For forty years these primitive people have endured persecution because of their peculiar religious faith. It is a brotherhood similar to that of our early Quakers.
Those red-bloused, bearded men who sat at that wedding feast and chanted psalms hour after hour, with tears rolling down their cheeks, have good cause for emotion.
One broad-chested fellow was especially overcome. He was thinking of the wife and little ones he had left behind when he, escaped across the frontier. For four years, against his religious principles, he had served in the czar's army. After a brief vacation granted him to see his family he was again commanded to go back to the army.
But there came to him a broadening of the skies, a vision of liberty, and instead of fighting the Japs before Port Arthur he is eating noodle soup in Los Angeles. But of the welfare of wife and children he knows nothing.
Another recent arrival, an athletic, black-bearded fellow, in a typical Russian dress, with his dark red blouse [tunic shirt, Russian: косоворотка : kosovorotka] belted by a cord of blue [Russian: пояс : poyas], is thinking sadly of the companion who fell wounded from the shot of a frontier guardsman as in company with two others he crossed the line that gave them freedom. The three men reached this country in safety, but whether their companion is dead or alive they do not know. Letters are frequently intercepted by the Russian government and communication is uncertain.
There are several families now en route to the Los Angeles colony, some detained at Hamburg and others in New York. It is expected that because of the wide-spread agitation now going on in Russia that there will be an exodus that will bring 2000* people of this brotherhood to California within the year. [* 1% of the number that will soon be announced in the national news.]
The new minister of the interior [Sviatopolk-Mirsky], who controls the granting of passports, is said to be much more liberal than the murdered von Plehve [July 1904] and the peasants are hopeful that immigration will be made easier for them. Necessarily, these people on their arrival here, are poor in this world's goods. Houses, lands and personal property if sold in Russia must be sold secretly. Frequently it is confiscated. Then the expense of transportation is very great.

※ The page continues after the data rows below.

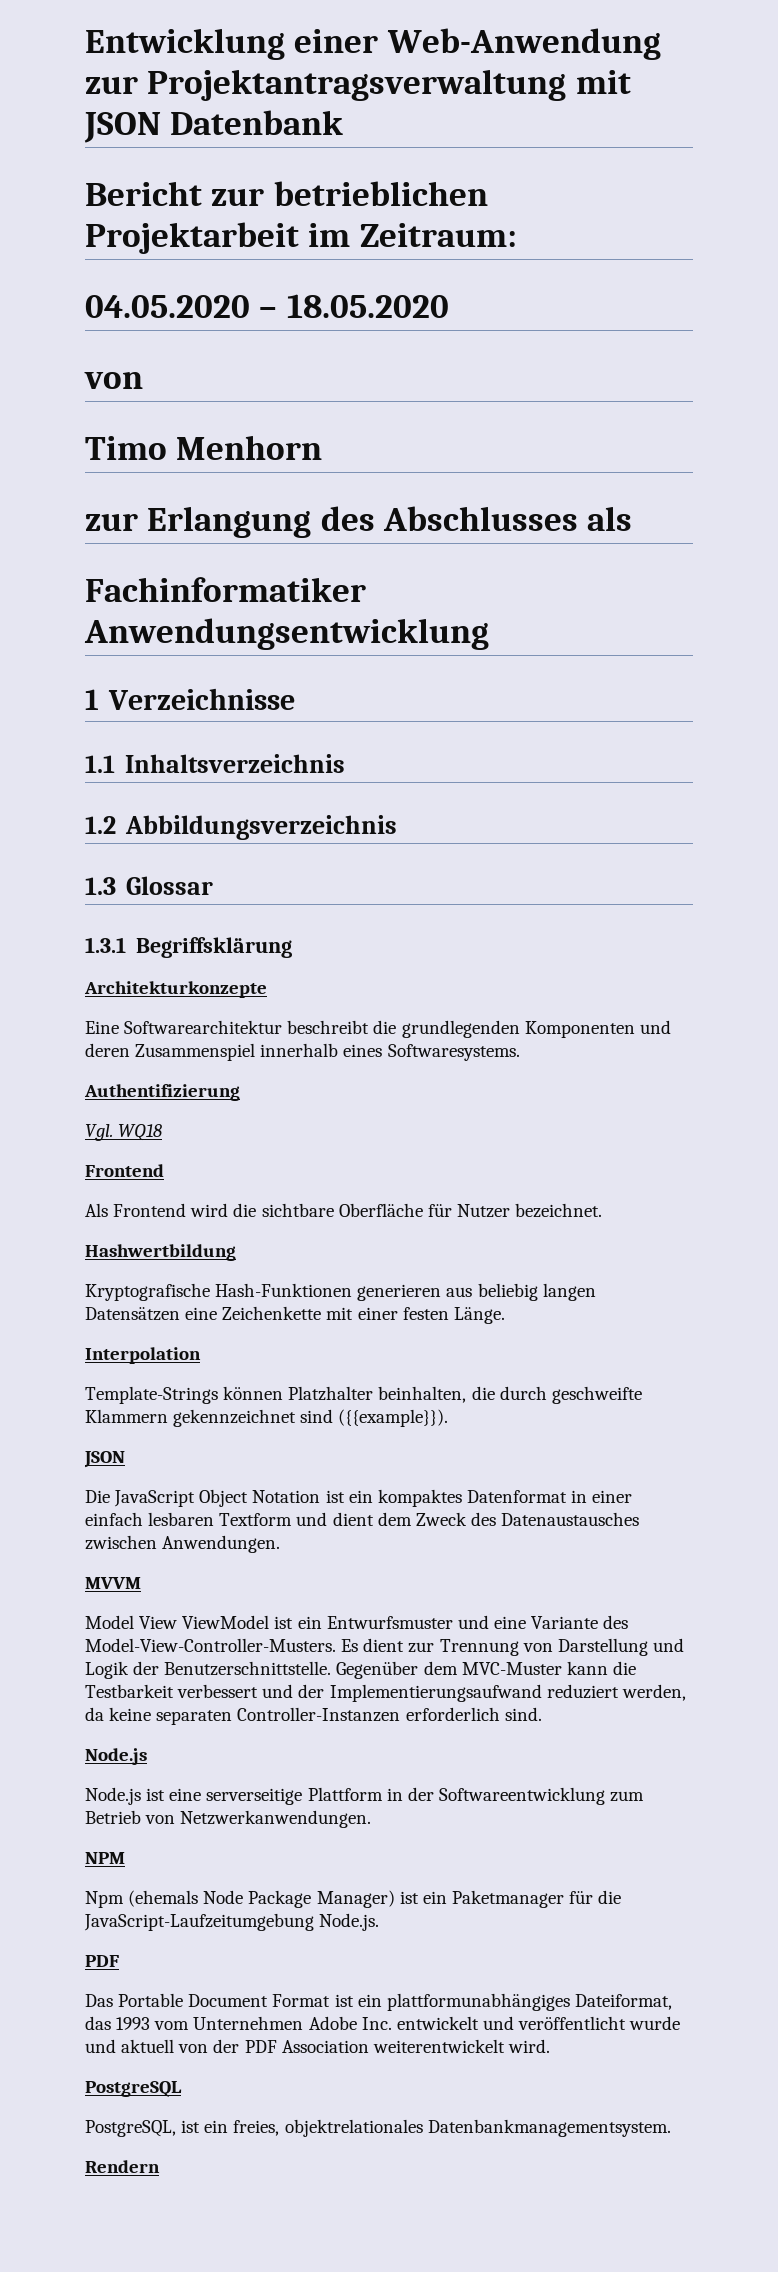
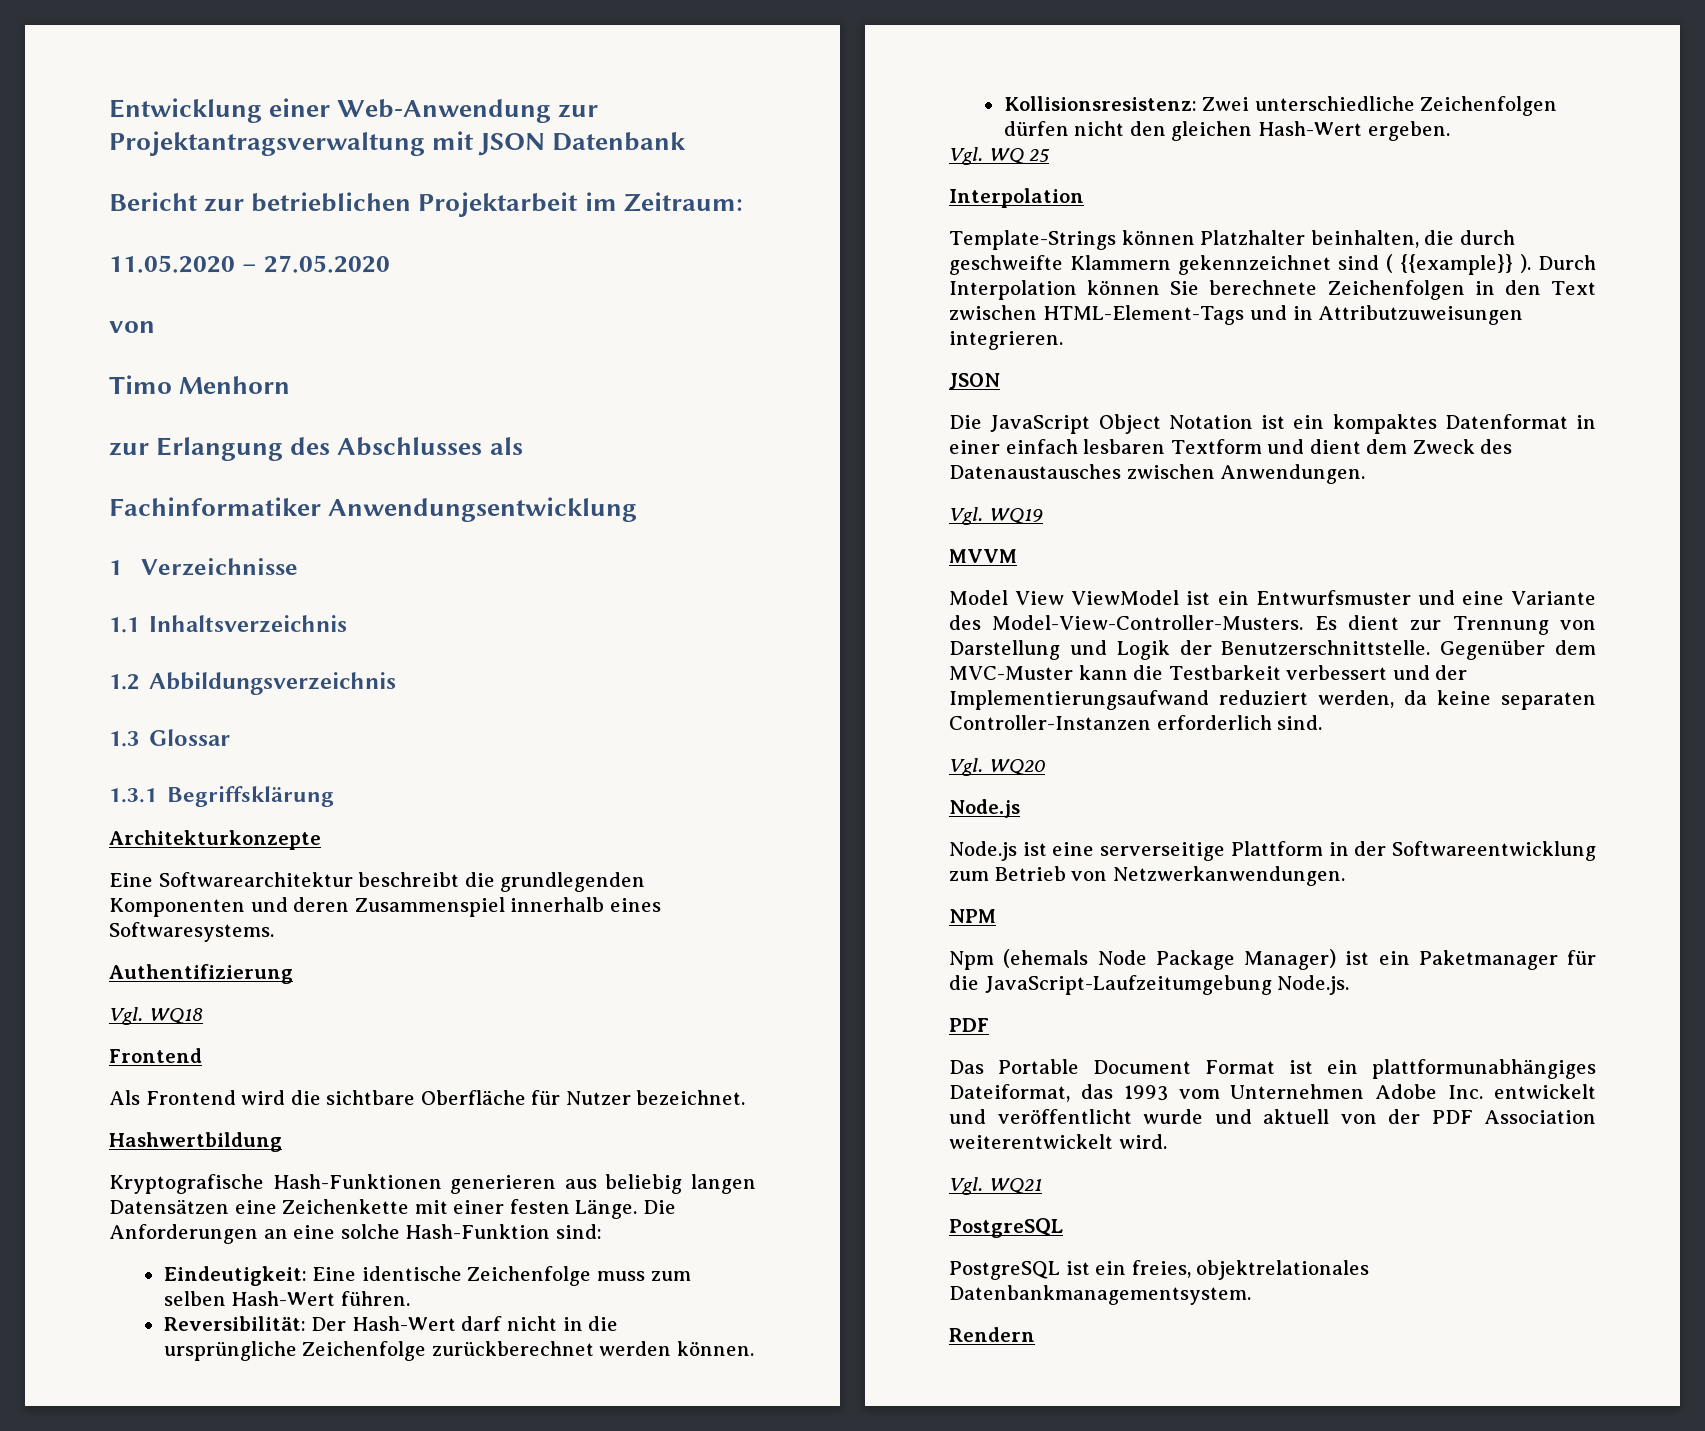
[85,294,449,318] 04.05.2020 – 18.05.2020 -> [109,255,391,273] 11.05.2020 – 27.05.2020
(505, 1315) none -> [642,1200,676,1214] [109,1224,602,1244] [163,1266,691,1286] [163,1291,410,1306] [163,1316,619,1331] [163,1341,754,1361] [1003,96,1558,116] [1003,121,1450,141] [949,147,1050,165] Die Anforderungen an eine solche Hash-Funktion sind: // Eindeutigkeit: Eine identische Zeichenfolge muss zum selben Hash-Wert führen. // Reversibilität: Der Hash-Wert darf nicht in die ursprüngliche Zeichenfolge zurückberechnet werden können. // Kollisionsresistenz: Zwei unterschiedliche Zeichenfolgen dürfen nicht den gleichen Hash-Wert ergeben. // Vgl. WQ 25
[338,1409,449,1427] ({{example}}). -> [1386,254,1596,275] [949,280,1597,300] [949,305,1524,325] [949,331,1063,350] ( {{example}} ). Durch Interpolation können Sie berechnete Zeichenfolgen in den Text zwischen HTML-Element-Tags und in Attributzuweisungen integrieren.
(281, 1544) none -> [949,507,1043,525] // Vgl. WQ19
(542, 1714) none -> [949,758,1045,776] // Vgl. WQ20
(550, 2046) none -> [949,1177,1042,1195] // Vgl. WQ21
[85,2120,176,2137] PostgreSQL, -> [949,1261,1060,1280] PostgreSQL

Consequently, these Russian immigrants have not much money with which to establish, themselves here. But they are frugal and temperate, industrious and persevering, and with these thrifty habits are sure to make good citizens. They are looking for available land where a community may be founded and firmly believe that God has directed them to this country.
One of the hymns* they sing was written by a member of the brotherhood some forty years ago and it foretells their going forth to a far southern land where peace, plenty and prosperity awaits them. They are convinced that the prophecy is now being fulfilled and that the promised land is California.**
* Sionskii Pesennik, No. 326: Ne pora li tebe Sion, Upravlyat' sebya v pokhod.
** Due to the generous efforts of Demens, de Blumenthals, Cherbak and others to guide their settlement; though Pivovaroff will soon chose to move to Mexico.